Impressive as such feats may be, the Overland Stage, the Pony Express, and the Flying Cloud were swan songs from a dying age. The Industrial Revolution was beginning, and steam engines were changing everything.

Though Isaac Newton had come up with the concept of steam locomotion way back in 1680, it didn’t move out of the theoretical into the practical until 1801. That’s when Richard Trevithick, a Cornish mine captain, built the first steam locomotive. George Stephenson took it to the next level. By 1830, when Lincoln was twenty-one, the railroad age had begun in America. From that time on, faster and faster locomotives were built, and more and more track was laid. People then traveled by horse or coach only when rail transportation wasn’t available.

For the first time in human history, time became relevant. Unless a train arrived and departed at a specific time, how could travelers know when to be at a station? So clocks became important and time zones became necessary. The modern age was dawning.

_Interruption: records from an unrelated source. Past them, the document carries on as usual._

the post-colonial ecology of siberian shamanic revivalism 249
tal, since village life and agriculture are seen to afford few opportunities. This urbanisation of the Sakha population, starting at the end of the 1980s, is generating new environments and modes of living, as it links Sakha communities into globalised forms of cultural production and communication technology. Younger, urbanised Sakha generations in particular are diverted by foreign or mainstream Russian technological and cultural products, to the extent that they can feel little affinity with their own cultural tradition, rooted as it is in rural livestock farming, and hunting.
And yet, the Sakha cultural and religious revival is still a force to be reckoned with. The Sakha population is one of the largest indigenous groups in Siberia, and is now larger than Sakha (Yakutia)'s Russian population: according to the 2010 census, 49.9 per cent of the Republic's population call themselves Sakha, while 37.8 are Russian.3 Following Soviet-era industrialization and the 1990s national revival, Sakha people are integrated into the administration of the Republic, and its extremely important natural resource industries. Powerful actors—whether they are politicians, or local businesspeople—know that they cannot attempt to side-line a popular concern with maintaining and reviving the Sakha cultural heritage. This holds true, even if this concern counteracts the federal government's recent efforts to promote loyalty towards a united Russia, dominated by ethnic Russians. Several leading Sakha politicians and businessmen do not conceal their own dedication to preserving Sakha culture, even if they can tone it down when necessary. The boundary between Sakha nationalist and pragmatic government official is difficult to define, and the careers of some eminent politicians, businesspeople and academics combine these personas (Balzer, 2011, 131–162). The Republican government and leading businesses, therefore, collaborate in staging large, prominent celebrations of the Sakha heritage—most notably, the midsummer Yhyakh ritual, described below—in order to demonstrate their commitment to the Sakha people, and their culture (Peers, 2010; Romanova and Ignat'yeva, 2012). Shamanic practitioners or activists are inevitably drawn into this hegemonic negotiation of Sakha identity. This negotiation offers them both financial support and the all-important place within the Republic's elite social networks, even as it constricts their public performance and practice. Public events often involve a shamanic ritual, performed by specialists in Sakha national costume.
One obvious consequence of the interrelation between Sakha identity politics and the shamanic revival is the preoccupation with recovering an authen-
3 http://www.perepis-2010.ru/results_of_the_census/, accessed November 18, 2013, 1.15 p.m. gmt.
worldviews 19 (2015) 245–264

Steam changed sea and river travel, too. Until then, sailing ships had arrived in port “whenever.” The vagaries of wind and weather made more precise timetables impossible. As for river travel, it was possible to float downstream with a current but it was nearly impossible to travel the other direction against a current. Mark Twain immortalized for us the practice of mules towing boats upstream on rivers.

But now steam engines were propelling sea and river vessels. By the time Lincoln was born, steamboats were beginning to appear on lakes and rivers. A few years later, more powerful engines would make it possible for steamboats to travel against the current up rivers such as the Mississippi, Missouri, and Ohio. On the high seas, in 1838, the British steamer the Great Western crossed the Atlantic Ocean in an unprecedented fifteen days. By 1850, the crossing time had been reduced to ten days. Timetables now became crucial for sea travel as well as rail.